NY Times 'Lost City' Yielding Its Secrets: "Instead, Machu Picchu was one of many private estates of the emperor and, in particular, the favored country retreat for the royal family and Inca nobility. It was, archaeologists say, the Inca equivalent of Camp David, albeit on a much grander scale." The story shows how the recent research has debunked most of Hiram Bingham's theories about the Inca site. There is a major exhibit at Yale this spring.

Sunday, March 9

CNN / AP Interpol reissues Fujimori warrant: "Interpol reissued an international arrest warrant charging former Peru President Alberto Fujimori with murder after receiving additional information from the government, officials said Saturday. Interpol suspended the original warrant February 27 and gave Peruvian officials 14 days to provide evidence tying Fujimori to a paramilitary death squad and to demonstrate that the charges were not politically motivated."

Friday, March 7

Global Wireless Perú increases customer base by 25 percent
: "The cellular market penetration in Perú currently stands at 8 percent compared with the 6-percent fixed teledensity, of which Telefónica is almost completely in control." It's faster and cheaper to sell electronic gadgets than install copper wire.

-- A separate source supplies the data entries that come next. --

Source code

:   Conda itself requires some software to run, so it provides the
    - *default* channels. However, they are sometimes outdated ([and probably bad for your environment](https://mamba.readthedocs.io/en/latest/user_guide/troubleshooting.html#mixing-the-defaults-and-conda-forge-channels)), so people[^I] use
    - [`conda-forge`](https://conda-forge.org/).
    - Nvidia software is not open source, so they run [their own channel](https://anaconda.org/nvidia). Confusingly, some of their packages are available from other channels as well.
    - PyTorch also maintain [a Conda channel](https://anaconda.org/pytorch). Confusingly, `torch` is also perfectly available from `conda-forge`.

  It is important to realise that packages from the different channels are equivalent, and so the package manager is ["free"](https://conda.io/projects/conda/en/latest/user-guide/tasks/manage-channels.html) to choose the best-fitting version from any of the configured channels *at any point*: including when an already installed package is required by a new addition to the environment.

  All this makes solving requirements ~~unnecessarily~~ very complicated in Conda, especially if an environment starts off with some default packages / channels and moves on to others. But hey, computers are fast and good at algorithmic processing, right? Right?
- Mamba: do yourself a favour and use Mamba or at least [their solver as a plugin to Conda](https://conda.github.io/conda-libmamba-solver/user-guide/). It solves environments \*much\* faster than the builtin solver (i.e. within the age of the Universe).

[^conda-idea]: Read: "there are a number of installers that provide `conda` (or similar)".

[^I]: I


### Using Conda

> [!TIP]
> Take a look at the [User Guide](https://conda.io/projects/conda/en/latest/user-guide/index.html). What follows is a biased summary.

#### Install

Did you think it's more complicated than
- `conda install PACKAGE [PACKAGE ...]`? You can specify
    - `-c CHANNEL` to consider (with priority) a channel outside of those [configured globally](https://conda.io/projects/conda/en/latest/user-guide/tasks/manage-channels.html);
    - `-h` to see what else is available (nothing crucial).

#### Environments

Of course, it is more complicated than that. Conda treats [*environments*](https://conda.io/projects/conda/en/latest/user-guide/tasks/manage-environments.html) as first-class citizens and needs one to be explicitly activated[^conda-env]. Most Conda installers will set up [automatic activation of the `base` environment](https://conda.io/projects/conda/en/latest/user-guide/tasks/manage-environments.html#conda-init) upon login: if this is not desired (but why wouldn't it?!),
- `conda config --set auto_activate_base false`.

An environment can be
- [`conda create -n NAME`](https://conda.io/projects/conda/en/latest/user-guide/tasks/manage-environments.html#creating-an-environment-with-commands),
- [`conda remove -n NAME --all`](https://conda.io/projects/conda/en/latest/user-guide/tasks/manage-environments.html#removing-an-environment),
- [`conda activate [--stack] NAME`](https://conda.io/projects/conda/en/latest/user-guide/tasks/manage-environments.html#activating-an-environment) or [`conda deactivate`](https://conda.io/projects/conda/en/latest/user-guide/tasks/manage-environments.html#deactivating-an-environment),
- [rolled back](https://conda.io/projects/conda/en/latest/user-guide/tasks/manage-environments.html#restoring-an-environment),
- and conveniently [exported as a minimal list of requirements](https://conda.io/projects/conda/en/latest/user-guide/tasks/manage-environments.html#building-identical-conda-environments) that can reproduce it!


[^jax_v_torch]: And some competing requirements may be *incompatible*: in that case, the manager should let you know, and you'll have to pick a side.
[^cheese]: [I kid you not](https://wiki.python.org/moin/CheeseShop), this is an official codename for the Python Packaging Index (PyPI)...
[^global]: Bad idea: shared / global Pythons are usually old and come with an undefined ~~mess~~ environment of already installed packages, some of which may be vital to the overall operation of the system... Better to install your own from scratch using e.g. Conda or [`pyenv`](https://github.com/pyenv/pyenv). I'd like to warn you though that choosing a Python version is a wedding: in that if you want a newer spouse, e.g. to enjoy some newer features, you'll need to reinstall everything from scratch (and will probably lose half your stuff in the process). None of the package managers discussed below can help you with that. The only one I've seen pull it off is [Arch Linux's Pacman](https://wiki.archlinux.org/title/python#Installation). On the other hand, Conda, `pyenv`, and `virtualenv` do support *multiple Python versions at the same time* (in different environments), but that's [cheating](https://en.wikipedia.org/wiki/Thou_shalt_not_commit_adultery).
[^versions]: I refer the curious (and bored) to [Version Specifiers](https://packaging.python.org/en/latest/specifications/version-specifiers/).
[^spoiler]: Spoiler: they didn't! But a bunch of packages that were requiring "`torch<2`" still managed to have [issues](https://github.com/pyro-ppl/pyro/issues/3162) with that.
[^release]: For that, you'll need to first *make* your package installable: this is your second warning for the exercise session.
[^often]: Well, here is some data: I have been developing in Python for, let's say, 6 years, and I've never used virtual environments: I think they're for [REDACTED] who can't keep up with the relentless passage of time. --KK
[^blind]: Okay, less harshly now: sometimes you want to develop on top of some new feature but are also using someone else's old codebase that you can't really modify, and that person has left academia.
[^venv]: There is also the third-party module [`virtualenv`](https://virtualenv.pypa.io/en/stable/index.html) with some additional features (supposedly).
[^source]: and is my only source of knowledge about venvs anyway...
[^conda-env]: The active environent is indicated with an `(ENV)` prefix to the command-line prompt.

CNN / AP Peru wants Yale to give back relics: "The Peabody Museum's web site says the artifacts became part of its collection 'by agreement with the Peruvian government.' The government permitted Bingham to take the relics with him, 'but the temporary character of the loan was never discussed,' Rodriguez said." I remember talking to archaeologists at Machu Picchu who deeply resented that the best artifacts had been taken to New Haven and they really could not mount a good site museum. Luckily for Peru, the setting and the stone architecture could not be uprooted 90 years ago.